What and how much to eat during pregnancy

Is there a more beautiful moment in a woman’s life, when she  first time feels breath and smell of her newborn baby? A unique smell, which remember on  the universe and infinity. How much happiness in that  moment gives a sense of mutual affiliation!

However, before that the female body is going through a period of really. And rightfully this period, is  the trivial name of “another state” because pregnancy really is that.  Thus, pregnancy is a complex process for the women. However, a woman’s body is able to meet all the needs required for the necessary nutrients during this period as the needs of nutrients that are necessary for the growth and development of a new organism-the baby. Of course this happens in the case when a woman’s diet is  balanced and calories  satisfactoried.

Review of a Preferred Mass Increase in Pregnancy

Prikaz poželjnog povećanja mase u trudnoći

Nutritionists agree with the assessment that during pregnancy you need to look at the quality of the entered  food, and not so much on the amount. Simple vocabulary, we could say that pregnant woman should  not eat for two, yet,   she  must enter into her  body quality ingredients that can meet the needs of two organisms – one of her and  one of her baby.
It is desirable  the consumption of different products, distributed according to  the stages/trimester of pregnancy.

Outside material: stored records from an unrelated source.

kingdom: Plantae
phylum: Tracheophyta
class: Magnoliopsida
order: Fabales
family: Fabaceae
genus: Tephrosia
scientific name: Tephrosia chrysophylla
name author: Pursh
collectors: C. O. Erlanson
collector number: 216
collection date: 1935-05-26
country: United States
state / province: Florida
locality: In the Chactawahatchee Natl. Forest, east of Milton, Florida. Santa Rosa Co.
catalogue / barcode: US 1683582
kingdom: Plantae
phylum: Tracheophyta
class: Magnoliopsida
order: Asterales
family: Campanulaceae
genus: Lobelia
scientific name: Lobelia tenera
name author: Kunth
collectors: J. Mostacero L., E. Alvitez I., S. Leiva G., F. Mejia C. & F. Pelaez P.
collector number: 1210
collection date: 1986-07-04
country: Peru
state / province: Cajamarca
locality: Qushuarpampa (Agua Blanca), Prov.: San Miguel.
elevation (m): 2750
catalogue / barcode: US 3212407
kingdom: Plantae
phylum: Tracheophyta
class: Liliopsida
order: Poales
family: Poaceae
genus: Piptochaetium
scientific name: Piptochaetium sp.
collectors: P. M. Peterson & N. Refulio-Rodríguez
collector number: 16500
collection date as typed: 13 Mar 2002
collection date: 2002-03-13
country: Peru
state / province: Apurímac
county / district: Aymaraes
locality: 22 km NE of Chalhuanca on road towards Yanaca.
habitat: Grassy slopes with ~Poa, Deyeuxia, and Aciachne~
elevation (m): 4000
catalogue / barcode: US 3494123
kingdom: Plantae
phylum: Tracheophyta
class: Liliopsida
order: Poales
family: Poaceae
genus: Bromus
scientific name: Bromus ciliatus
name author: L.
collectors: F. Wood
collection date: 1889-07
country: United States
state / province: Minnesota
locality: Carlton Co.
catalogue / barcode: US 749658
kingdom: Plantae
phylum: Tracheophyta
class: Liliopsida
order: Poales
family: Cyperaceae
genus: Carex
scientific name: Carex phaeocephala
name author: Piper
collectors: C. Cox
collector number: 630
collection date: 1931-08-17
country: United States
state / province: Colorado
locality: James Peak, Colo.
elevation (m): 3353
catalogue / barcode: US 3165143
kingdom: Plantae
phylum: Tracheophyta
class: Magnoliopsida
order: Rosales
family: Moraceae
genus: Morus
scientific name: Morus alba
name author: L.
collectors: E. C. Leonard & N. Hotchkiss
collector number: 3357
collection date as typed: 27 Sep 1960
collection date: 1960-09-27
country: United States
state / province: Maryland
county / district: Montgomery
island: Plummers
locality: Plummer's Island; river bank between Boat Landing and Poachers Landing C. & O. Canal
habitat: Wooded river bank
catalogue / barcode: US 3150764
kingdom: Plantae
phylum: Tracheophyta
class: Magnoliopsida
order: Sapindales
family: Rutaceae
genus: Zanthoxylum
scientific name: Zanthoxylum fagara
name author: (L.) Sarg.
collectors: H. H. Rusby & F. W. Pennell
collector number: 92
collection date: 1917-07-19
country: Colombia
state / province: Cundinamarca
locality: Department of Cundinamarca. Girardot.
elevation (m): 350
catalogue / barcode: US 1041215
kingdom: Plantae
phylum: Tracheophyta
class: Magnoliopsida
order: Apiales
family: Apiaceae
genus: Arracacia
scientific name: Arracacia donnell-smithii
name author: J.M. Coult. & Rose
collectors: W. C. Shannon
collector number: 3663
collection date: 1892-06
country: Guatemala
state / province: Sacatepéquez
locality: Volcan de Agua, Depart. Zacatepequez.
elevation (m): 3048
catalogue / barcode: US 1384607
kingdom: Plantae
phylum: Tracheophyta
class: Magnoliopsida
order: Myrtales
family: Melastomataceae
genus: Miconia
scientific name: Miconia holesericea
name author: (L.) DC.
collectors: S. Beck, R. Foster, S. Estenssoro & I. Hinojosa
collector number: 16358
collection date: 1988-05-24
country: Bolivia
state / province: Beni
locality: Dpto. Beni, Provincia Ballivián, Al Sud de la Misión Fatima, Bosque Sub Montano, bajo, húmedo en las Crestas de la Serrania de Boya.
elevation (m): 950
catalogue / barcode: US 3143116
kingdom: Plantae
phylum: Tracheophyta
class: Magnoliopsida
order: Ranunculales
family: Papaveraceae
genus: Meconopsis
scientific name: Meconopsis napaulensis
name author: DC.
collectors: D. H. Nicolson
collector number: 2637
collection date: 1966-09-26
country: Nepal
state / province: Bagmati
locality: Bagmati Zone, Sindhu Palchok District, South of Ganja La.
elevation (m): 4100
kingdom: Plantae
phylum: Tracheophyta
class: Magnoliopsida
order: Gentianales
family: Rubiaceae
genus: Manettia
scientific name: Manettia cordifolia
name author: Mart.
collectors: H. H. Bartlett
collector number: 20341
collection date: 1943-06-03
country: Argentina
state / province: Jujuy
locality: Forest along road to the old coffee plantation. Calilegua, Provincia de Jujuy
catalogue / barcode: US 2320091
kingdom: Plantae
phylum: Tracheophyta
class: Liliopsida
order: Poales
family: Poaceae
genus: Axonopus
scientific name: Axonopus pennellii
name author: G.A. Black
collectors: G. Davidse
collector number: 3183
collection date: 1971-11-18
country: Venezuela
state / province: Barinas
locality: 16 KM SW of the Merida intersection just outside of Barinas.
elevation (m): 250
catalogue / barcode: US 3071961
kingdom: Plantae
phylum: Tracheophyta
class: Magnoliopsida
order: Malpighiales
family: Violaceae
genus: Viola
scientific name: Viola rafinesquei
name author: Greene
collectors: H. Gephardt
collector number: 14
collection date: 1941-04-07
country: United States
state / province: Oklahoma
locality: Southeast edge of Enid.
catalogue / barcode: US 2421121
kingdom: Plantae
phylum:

Review recommended foods in according to  trimester of pregnancy, which should be preferred in the diet

prikaz potrebnih namirnica u trudnoći

It should be noted that towards the end of pregnancy, when the growth but not development of  child is largest, a pregnant woman should “strengthen” calories  value of meals of about 200 calories a day. This could easily compensate, if you enter  extra snacks during the day in the form of fermented dairy products with grains, fresh or dried fruit,  apropos,if  you ate quality cheese (namaz) with lean  ham or, in turn, refers to some qualitative strudel  of fruit.

Even one more frape or chocolate drink can offset the need for these extra 200 calories. My recommendation will be  that if you do not get  to eat something “more” during the day, then in the evening you should  eat lean turkey steak with boiled vegetables or you could  just cook griz with  milk, which you added a bit of butter. Butter  will provide the input of vitamin A, vitamin E and calcium.

Review of increased calorie needs in pregnancy

Prikaz povećanih kalorijskih potreba u trudnoci

  • energy needs of pregnant women was increased by approximately 20%, or 300 kcal/day
  • consumption of energy: 30-35 kcal/kg ideal body weight, divide into 6 portions, in which 50% of the total input of carbohydrates, 30% fats and 20% proteins

Careful with the raw groceries

Finally, it is important to note that woman during pregnancy have to care about  to never eat raw meat, fish or eggs. All of these products should be well heat treated to prevent poisoning and the occurrence of harmful consequences.